Gawk/Very-Simple

From Get docs

1.3 Some Simple Examples

The following command runs a simple awk program that searches the input file mail-list for the character string ‘li’ (a grouping of characters is usually called a string; the term string is based on similar usage in English, such as “a string of pearls” or “a string of cars in a train”):

awk '/li/ { print $0 }' mail-list

When lines containing ‘li’ are found, they are printed because ‘print $0’ means print the current line. (Just ‘print’ by itself means the same thing, so we could have written that instead.)

You will notice that slashes (‘/’) surround the string ‘li’ in the awk program. The slashes indicate that ‘li’ is the pattern to search for. This type of pattern is called a regular expression, which is covered in more detail later (see section Regular Expressions). The pattern is allowed to match parts of words. There are single quotes around the awk program so that the shell won’t interpret any of it as special shell characters.

Here is what this program prints:

$ awk '/li/ { print $0 }' mail-list
-| Amelia       555-5553     [email protected]    F
-| Broderick    555-0542     [email protected] R
-| Julie        555-6699     [email protected]   F
-| Samuel       555-3430     [email protected]        A

In an awk rule, either the pattern or the action can be omitted, but not both. If the pattern is omitted, then the action is performed for every input line. If the action is omitted, the default action is to print all lines that match the pattern.

Thus, we could leave out the action (the print statement and the braces) in the previous example and the result would be the same: awk prints all lines matching the pattern ‘li’. By comparison, omitting the print statement but retaining the braces makes an empty action that does nothing (i.e., no lines are printed).

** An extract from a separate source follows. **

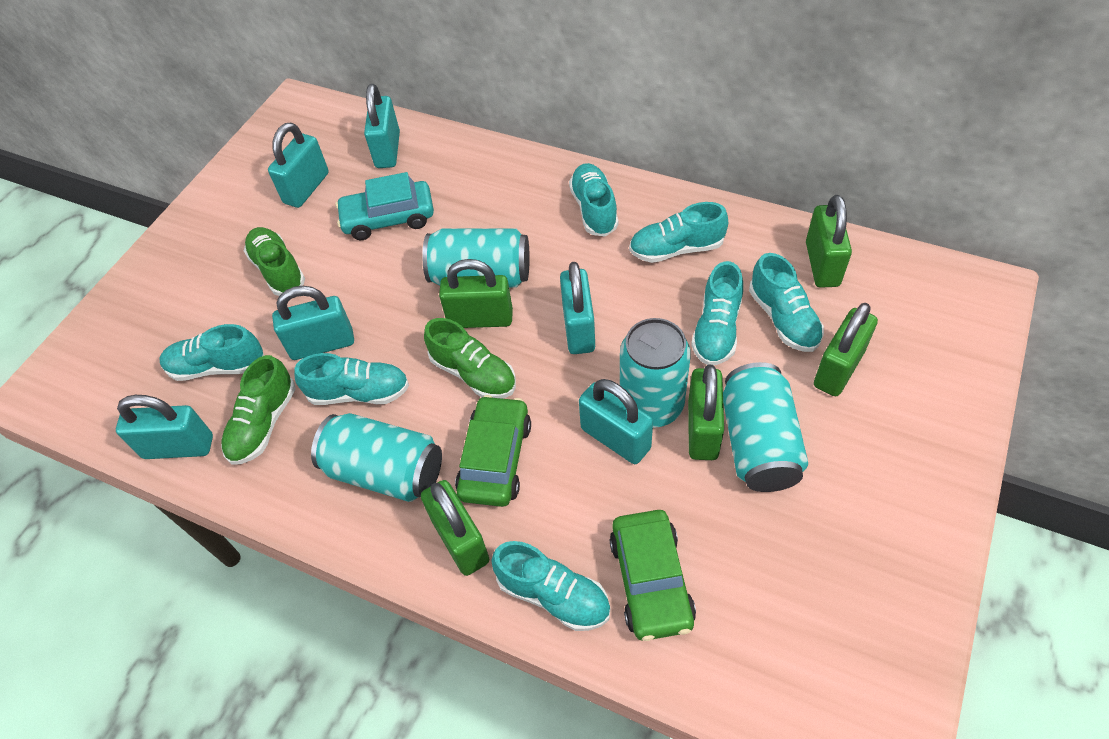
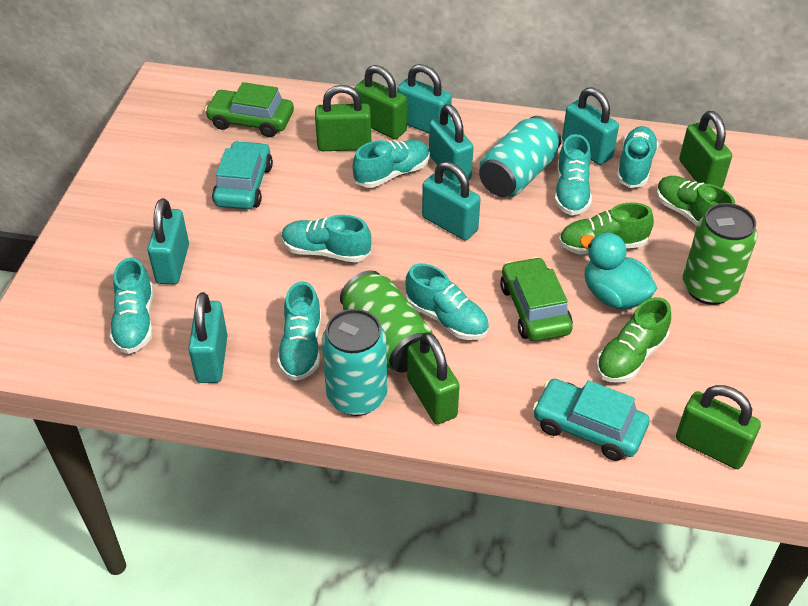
green can: none = 0 -> [340,270,433,372] [683,203,757,305] = 2
turquoise can: [311,413,442,502] [422,229,530,288] [620,318,691,428] [723,362,808,492] = 4 -> [322,309,387,416] [479,116,561,197] = 2
turquoise car: [336,172,434,240] = 1 -> [212,141,273,209] [533,379,649,461] = 2
turquoise duck: none = 0 -> [580,232,657,309] = 1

Many practical awk programs are just a line or two long. Following is a collection of useful, short programs to get you started. Some of these programs contain constructs that haven’t been covered yet. (The description of the program will give you a good idea of what is going on, but you’ll need to read the rest of the Web page to become an awk expert!) Most of the examples use a data file named data. This is just a placeholder; if you use these programs yourself, substitute your own file names for data. For future reference, note that there is often more than one way to do things in awk. At some point, you may want to look back at these examples and see if you can come up with different ways to do the same things shown here:

  • Print every line that is longer than 80 characters:

    awk 'length($0) > 80' data

    The sole rule has a relational expression as its pattern and has no action—so it uses the default action, printing the record.

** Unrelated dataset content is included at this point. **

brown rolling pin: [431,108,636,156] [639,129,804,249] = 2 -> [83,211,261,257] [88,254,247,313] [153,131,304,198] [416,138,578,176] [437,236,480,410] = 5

  • Print the length of the longest input line:

    awk '{ if (length($0) > max) max = length($0) }
         END { print max }' data

    The code associated with END executes after all input has been read; it’s the other side of the coin to BEGIN.

  • Print the length of the longest line in data:

    expand data | awk '{ if (x < length($0)) x = length($0) }
                       END { print "maximum line length is " x }'

    This example differs slightly from the previous one: the input is processed by the expand utility to change TABs into spaces, so the widths compared are actually the right-margin columns, as opposed to the number of input characters on each line.

  • Print every line that has at least one field:

    awk 'NF > 0' data

    This is an easy way to delete blank lines from a file (or rather, to create a new file similar to the old file but from which the blank lines have been removed).

  • Print seven random numbers from 0 to 100, inclusive:
    awk 'BEGIN { for (i = 1; i <= 7; i++)
                     print int(101 * rand()) }'
  • Print the total number of bytes used by files:
    ls -l files | awk '{ x += $5 }
                       END { print "total bytes: " x }'
  • Print the total number of kilobytes used by files:
    ls -l files | awk '{ x += $5 }
       END { print "total K-bytes:", x / 1024 }'
  • Print a sorted list of the login names of all users:
    awk -F: '{ print $1 }' /etc/passwd | sort
  • Count the lines in a file:
    awk 'END { print NR }' data
  • Print the even-numbered lines in the data file:

    awk 'NR % 2 == 0' data

    If you used the expression ‘NR % 2 == 1’ instead, the program would print the odd-numbered lines.